If a school wants to be a good and safe atmosphere, family and community involvement with the school must be enhanced. Correctly done, the collaboration improves schools, strengthens families as well as neighbourhoods, and leads to a marked reduction in youth problems. Poorly implemented collaboration can, however, end up being another reformed effort that promised a lot, did little good and even did some harm. Strong school-family-community partnerships are critical in impoverished communities where schools are often the most prominent pieces of public real estate and may also be the single largest employer. Although it is relatively simple to make informal links, establishing a major long-term collaboration is complicated. The complications are readily seen in any effort to develop a comprehensive, multifaceted and integrated approach to promoting healthy development and addressing barriers to growth as well as learning. System changes are too required to improve and evolve formally institutionalized sharing of a broad spectrum of responsibilities and resources.
Building comprehensive collaboration calls for stakeholder readiness, cohesive policy, an enlightened vision, creative leadership, and newly multifaceted roles for professionals who work in schools and communities, as well as for family and other community members who are willing to assume leadership. As noted, in connecting families, schools and communities, the hope is that integrated resources will have a greater impact not only on meeting at-risk factors but also on providing all-round development. In fact, collaboration is often established due to the desire to address a local problem or in the wake of a crisis. However, in the long run, school-family-community collaboration must be driven by a comprehensive vision of strengthening youngsters, families, schools and neighbourhoods. Such cooperation is about building potent, synergistic, stable and sustainable working relationships between well-designed mechanisms for performing tasks, solving problems and mediating conflicts.
A collaboration could do with financial support. The core operational budget can be direct funding and in-kind contributions like providing space for collaboration.
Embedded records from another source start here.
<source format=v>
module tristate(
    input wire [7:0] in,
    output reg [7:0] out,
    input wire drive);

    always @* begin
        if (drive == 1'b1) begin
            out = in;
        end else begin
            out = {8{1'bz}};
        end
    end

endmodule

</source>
The governance and leadership of the collaborative must be designed to equalize power so that decision-making appropriately reflects all stakeholder groups and all are equally accountable. All participants must share the workload, pursuing clear roles and functions. What is more, collaboration must be open to all who are willing to contribute their talents. True partnership involves more than meeting and talking. That is, actions work together, offering essential results. For this to happen, a series of steps must be taken to ensure that the collaboration can be effective. Such a collaboration takes the training, time, support and authority to carry out various roles and functions. Furthermore, it is when such matters are ignored that groups find themselves meeting and meeting but going nowhere.
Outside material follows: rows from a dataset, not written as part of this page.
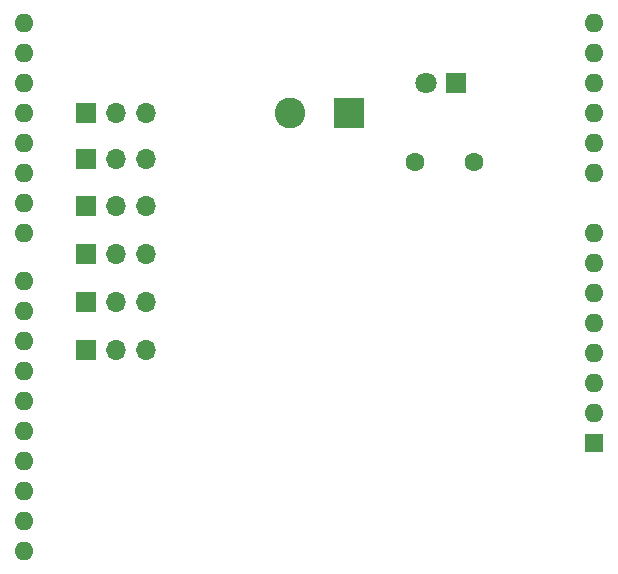
<source format=gbr>
%TF.GenerationSoftware,KiCad,Pcbnew,7.0.9*%
%TF.CreationDate,2024-02-26T09:47:16+09:00*%
%TF.ProjectId,240223_d0345_uno,32343032-3233-45f6-9430-3334355f756e,rev?*%
%TF.SameCoordinates,Original*%
%TF.FileFunction,Soldermask,Top*%
%TF.FilePolarity,Negative*%
%FSLAX46Y46*%
G04 Gerber Fmt 4.6, Leading zero omitted, Abs format (unit mm)*
G04 Created by KiCad (PCBNEW 7.0.9) date 2024-02-26 09:47:16*
%MOMM*%
%LPD*%
G01*
G04 APERTURE LIST*
%ADD10R,1.600000X1.600000*%
%ADD11O,1.600000X1.600000*%
%ADD12R,1.700000X1.700000*%
%ADD13O,1.700000X1.700000*%
%ADD14R,2.600000X2.600000*%
%ADD15C,2.600000*%
%ADD16R,1.800000X1.800000*%
%ADD17C,1.800000*%
%ADD18C,1.600000*%
G04 APERTURE END LIST*
D10*
%TO.C,A1*%
X194451370Y-87888000D03*
D11*
X194451370Y-85348000D03*
X194451370Y-82808000D03*
X194451370Y-80268000D03*
X194451370Y-77728000D03*
X194451370Y-75188000D03*
X194451370Y-72648000D03*
X194451370Y-70108000D03*
X194451370Y-65028000D03*
X194451370Y-62488000D03*
X194451370Y-59948000D03*
X194451370Y-57408000D03*
X194451370Y-54868000D03*
X194451370Y-52328000D03*
X146191370Y-52328000D03*
X146191370Y-54868000D03*
X146191370Y-57408000D03*
X146191370Y-59948000D03*
X146191370Y-62488000D03*
X146191370Y-65028000D03*
X146191370Y-67568000D03*
X146191370Y-70108000D03*
X146191370Y-74168000D03*
X146191370Y-76708000D03*
X146191370Y-79248000D03*
X146191370Y-81788000D03*
X146191370Y-84328000D03*
X146191370Y-86868000D03*
X146191370Y-89408000D03*
X146191370Y-91948000D03*
X146191370Y-94488000D03*
X146191370Y-97028000D03*
%TD*%
D12*
%TO.C,J7*%
X151399000Y-80010000D03*
D13*
X153939000Y-80010000D03*
X156479000Y-80010000D03*
%TD*%
D12*
%TO.C,J4*%
X151399000Y-67818000D03*
D13*
X153939000Y-67818000D03*
X156479000Y-67818000D03*
%TD*%
D12*
%TO.C,J6*%
X151399000Y-75946000D03*
D13*
X153939000Y-75946000D03*
X156479000Y-75946000D03*
%TD*%
D12*
%TO.C,J3*%
X151384000Y-63881000D03*
D13*
X153924000Y-63881000D03*
X156464000Y-63881000D03*
%TD*%
D14*
%TO.C,J1*%
X173660000Y-59944000D03*
D15*
X168660000Y-59944000D03*
%TD*%
D12*
%TO.C,J5*%
X151399000Y-71882000D03*
D13*
X153939000Y-71882000D03*
X156479000Y-71882000D03*
%TD*%
D12*
%TO.C,J2*%
X151384000Y-59944000D03*
D13*
X153924000Y-59944000D03*
X156464000Y-59944000D03*
%TD*%
D16*
%TO.C,D1*%
X182753000Y-57404000D03*
D17*
X180213000Y-57404000D03*
%TD*%
D18*
%TO.C,R1*%
X184277000Y-64135000D03*
X179277000Y-64135000D03*
%TD*%
M02*

</source>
Schools are located in communities, and families send their children to school. All these entities affect each other for good or ill. Because of this, they share goals related to education and socialization of the young, schools, homes and communities collaborating with each other if they are to minimize problems and maximize results. Dealing with such multiple, interrelated concerns as poverty, child development, education, violence, crime, safety, housing and employment needs mixed, interdependent solutions. Promoting well-being, resilience, and protective factors to empower families, communities, and schools also requires the concerted effort of all stakeholders. Here, schools are more effective and caring environments when they are an integral and positive part of the community. That plays out as enhanced academic performance, fewer discipline problems, high staff morale and improved use of resources. Reciprocally, family and community entities can enhance parenting, address psychological issues and strengthen the fabric of family-community life by working collaboratively with schools.
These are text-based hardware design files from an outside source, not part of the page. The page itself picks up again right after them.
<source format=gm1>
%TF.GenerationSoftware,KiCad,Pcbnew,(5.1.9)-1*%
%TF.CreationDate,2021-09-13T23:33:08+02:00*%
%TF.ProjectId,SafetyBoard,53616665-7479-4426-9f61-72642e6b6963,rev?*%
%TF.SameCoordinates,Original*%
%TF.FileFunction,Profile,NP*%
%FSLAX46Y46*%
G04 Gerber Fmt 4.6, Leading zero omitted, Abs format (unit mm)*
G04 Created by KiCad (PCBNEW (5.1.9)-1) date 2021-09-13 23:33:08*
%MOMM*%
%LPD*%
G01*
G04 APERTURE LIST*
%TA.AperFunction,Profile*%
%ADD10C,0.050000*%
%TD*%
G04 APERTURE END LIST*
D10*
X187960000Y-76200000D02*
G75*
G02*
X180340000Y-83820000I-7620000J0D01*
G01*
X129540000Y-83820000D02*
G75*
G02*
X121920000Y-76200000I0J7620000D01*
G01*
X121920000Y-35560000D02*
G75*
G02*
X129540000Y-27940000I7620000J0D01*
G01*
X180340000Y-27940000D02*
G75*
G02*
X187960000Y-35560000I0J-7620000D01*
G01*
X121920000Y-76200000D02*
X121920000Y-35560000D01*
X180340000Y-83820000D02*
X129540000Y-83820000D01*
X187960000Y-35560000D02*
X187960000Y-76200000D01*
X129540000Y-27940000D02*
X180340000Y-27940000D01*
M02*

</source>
Really, concern about violence at school gives opportunities for enhancing connections with families and other neighbourhood resources. In many too cases, those responsible for school safety act as if violence on campus had little to do with homes and communities, however. Children and adolescents will not experience such a separation simply because violence is a fact of life to them. However, the problem goes well beyond the widely reported incidents that capture media attention. For children, the most common forms of violence include physical, sexual and psychological abuse experienced at school, at home and in the neighbourhood. Far too many youngsters are caught up in cycles where they are the recipient or perpetrator and sometimes both of harassment ranging from excessive teasing, bullying and intimidation to mayhem and major criminal acts. Clearly, those problems are widespread and linked with other issues that are significant barriers to development, learning, parenting, teaching and socialization.
Consequently, single-factor solutions will not work. That is why guides to safe school planning emphasize such elements as schoolwide prevention, intervention, emergency response strategies, positive school climate, partnerships with law enforcement, mental health, social services, and family-community involvement. A complete continuum of interventions is feasible for the treatment of individuals with severe, pervasive and chronic problems. School and community policymakers must quickly move to embrace comprehensive, multifaceted schoolwide and communitywide approaches in such a way that fully integrates approaches with school improvement efforts at every school site. Above all, school-family-community collaboration in education is responsive and accountable.